On page 17 in his book , Mehta proves the following result about the ensemble of symmetric \( n \times n \) matrices \( H \)

1. If the ensemble is invariant under every transformation \( H \mapsto R H R^T \) with \( R \) an orthogonal matrix
2. and if all components \( H_{ij}, i \le j \) are independent

then the probability measure has the form \begin{equation}\label{eq:20151025e} \prod_{ i \le j} dH_{ij} \ \exp \left( -a\ \mathrm{tr}(H^2) + b\ \mathrm{tr} H + c \right) \end{equation} with \( a, b \) and \(c \) constants.

I prove here the converse, namely, the probability measure \eqref{eq:20151025e} is invariant under transformations \( H \mapsto R H R^T \).
I first prove that the exponent is invariant and secondly that the absolute value of the Jacobian of the transformation is \(1\).

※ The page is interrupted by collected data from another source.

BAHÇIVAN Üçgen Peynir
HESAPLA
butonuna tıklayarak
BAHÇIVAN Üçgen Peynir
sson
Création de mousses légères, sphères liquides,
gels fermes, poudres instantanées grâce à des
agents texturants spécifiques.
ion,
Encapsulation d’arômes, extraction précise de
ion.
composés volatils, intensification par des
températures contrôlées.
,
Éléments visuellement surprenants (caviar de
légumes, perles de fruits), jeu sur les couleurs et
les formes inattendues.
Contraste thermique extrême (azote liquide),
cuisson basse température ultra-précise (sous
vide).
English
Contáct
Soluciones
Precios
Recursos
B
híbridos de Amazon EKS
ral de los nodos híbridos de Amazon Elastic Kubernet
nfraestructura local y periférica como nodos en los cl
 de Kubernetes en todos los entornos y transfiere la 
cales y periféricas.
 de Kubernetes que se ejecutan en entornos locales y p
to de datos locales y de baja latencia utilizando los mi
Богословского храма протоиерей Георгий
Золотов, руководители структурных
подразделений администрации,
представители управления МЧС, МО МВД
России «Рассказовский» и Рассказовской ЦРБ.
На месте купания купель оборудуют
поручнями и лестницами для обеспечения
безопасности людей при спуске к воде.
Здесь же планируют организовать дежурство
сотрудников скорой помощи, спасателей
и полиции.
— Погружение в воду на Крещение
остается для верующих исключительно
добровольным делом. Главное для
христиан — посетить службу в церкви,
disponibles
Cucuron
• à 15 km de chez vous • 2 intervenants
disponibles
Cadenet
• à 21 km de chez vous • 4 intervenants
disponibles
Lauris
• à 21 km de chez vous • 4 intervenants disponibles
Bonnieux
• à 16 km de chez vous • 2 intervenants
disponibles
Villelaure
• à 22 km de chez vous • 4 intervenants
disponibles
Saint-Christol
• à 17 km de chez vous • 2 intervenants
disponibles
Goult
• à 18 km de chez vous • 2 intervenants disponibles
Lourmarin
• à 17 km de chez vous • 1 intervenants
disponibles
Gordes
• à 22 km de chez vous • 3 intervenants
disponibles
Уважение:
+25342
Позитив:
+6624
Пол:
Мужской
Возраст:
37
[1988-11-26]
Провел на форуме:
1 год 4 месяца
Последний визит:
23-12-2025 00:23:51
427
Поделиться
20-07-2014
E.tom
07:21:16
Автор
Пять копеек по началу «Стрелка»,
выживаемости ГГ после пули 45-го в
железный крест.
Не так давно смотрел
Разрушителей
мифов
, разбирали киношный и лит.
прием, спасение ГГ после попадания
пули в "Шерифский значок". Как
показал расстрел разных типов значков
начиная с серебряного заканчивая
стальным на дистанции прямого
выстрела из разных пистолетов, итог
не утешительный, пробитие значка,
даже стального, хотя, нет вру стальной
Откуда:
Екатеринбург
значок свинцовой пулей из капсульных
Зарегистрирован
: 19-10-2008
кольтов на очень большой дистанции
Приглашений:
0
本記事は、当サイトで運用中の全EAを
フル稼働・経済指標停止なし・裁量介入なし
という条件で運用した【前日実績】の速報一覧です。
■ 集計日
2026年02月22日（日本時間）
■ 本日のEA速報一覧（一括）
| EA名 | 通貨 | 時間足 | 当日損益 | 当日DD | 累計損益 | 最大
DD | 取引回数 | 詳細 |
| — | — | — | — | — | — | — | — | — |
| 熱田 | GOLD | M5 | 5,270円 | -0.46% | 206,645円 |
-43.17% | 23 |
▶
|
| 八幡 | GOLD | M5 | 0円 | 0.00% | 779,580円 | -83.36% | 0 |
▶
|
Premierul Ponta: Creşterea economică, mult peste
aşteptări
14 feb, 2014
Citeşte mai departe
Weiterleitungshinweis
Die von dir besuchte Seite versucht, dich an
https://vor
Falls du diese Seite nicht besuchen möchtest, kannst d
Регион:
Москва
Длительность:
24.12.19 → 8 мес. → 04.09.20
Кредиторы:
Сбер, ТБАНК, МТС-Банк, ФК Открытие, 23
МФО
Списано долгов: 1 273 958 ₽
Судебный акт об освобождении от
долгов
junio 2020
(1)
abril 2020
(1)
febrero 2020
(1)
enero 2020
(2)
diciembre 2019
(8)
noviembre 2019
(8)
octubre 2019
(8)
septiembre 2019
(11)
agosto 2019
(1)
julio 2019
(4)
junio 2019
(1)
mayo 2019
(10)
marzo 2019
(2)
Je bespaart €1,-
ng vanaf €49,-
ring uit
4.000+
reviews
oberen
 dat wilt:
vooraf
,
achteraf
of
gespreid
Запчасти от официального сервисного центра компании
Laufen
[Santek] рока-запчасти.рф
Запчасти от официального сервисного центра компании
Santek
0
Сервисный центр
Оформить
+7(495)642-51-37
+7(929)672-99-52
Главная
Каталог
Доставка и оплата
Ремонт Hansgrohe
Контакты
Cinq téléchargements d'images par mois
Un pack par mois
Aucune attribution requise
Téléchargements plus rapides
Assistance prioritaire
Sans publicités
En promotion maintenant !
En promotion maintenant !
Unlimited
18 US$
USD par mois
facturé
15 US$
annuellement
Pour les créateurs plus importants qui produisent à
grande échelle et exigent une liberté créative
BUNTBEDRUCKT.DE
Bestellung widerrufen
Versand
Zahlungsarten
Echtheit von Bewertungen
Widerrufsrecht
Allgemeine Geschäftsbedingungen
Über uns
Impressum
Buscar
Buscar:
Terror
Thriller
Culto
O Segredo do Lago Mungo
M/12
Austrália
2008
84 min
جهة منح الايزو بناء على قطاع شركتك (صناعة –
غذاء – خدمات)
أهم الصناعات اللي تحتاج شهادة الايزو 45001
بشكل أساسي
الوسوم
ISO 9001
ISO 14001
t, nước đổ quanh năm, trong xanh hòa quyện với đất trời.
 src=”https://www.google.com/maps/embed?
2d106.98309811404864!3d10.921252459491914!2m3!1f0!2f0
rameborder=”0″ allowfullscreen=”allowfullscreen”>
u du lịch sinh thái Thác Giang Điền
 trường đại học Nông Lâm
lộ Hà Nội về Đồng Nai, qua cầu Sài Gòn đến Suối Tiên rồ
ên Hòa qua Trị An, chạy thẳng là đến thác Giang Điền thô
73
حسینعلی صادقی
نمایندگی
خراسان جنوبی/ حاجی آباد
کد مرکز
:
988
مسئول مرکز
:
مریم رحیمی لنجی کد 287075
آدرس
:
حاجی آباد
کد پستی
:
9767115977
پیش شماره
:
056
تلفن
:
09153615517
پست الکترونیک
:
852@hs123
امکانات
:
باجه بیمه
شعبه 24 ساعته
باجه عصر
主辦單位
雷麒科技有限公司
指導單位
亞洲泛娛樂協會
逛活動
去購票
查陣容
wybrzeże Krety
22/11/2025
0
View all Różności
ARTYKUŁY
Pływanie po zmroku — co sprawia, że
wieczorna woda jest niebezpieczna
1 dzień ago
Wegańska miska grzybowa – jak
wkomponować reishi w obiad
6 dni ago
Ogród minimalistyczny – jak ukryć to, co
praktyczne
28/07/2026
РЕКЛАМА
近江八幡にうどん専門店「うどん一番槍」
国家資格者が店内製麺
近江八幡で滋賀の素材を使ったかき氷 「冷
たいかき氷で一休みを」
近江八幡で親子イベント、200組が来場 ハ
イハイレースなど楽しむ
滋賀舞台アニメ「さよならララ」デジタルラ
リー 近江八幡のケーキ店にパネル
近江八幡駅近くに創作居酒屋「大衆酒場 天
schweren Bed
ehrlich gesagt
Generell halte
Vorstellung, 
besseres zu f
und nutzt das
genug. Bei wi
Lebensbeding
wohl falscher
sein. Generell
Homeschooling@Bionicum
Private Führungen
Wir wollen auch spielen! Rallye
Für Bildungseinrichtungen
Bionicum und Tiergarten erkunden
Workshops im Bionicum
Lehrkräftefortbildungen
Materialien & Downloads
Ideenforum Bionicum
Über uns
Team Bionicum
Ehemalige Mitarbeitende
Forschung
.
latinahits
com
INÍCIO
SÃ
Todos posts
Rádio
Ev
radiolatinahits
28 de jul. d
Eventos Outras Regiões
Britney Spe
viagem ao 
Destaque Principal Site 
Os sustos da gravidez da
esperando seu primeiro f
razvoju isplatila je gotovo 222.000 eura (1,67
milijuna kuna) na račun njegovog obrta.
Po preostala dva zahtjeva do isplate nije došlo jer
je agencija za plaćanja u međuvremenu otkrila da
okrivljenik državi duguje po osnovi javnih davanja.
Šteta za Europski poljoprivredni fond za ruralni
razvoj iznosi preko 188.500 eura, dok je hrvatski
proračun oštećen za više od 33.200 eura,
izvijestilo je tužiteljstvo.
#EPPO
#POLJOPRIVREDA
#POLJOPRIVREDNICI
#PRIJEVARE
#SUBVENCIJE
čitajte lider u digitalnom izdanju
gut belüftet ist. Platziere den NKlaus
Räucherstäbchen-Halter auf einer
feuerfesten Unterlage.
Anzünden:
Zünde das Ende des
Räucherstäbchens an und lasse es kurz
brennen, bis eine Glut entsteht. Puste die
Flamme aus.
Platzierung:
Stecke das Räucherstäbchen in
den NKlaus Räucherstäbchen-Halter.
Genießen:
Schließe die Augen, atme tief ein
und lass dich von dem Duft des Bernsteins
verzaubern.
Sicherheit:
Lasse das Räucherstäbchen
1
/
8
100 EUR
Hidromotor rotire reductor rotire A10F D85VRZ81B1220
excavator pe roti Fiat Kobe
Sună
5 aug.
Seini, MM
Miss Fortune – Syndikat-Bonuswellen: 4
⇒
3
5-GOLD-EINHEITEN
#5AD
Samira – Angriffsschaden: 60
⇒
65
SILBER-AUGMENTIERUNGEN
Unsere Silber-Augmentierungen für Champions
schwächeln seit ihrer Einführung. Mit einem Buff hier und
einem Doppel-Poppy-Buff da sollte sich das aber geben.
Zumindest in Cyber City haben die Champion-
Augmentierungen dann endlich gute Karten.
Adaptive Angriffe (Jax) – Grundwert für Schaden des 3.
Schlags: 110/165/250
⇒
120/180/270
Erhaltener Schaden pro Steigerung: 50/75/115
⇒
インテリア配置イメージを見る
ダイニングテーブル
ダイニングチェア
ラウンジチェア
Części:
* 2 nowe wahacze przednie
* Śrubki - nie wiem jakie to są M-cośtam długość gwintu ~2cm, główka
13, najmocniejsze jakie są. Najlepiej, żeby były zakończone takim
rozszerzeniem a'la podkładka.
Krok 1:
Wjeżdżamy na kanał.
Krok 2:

1. The exponent is clearly invariant because a short calculation gives \begin{equation*} \mathrm{tr}(RHR^T) = \mathrm{tr}(R^TRH) = \mathrm{tr}(H) \end{equation*} and similarly \begin{equation*} \mathrm{tr}(RHR^T)^2 = \mathrm{tr}(RHR^TRHR^T) = \mathrm{tr}(R^T RHR^TR H) = \mathrm{tr}(H^2) \end{equation*} where I used the cyclicity of the trace and \( R^T R = 1 \).
2. The Jacobian of a linear transformation is equal to the determinant of this linear transformation. I therefore need to know the determinant of the linear transformation \( H \mapsto R H R^T \) on symmetric matrices \( H \). A bit of work shows that this determinant is equal to \( \left( \mathrm{det} R \right) ^{n+1} \). Because \( R \) is orthogonal, it follows that \( \mathrm{det} R = \pm 1 \) and thus \(\left( \mathrm{det} R \right) ^{n+1} = \pm 1\).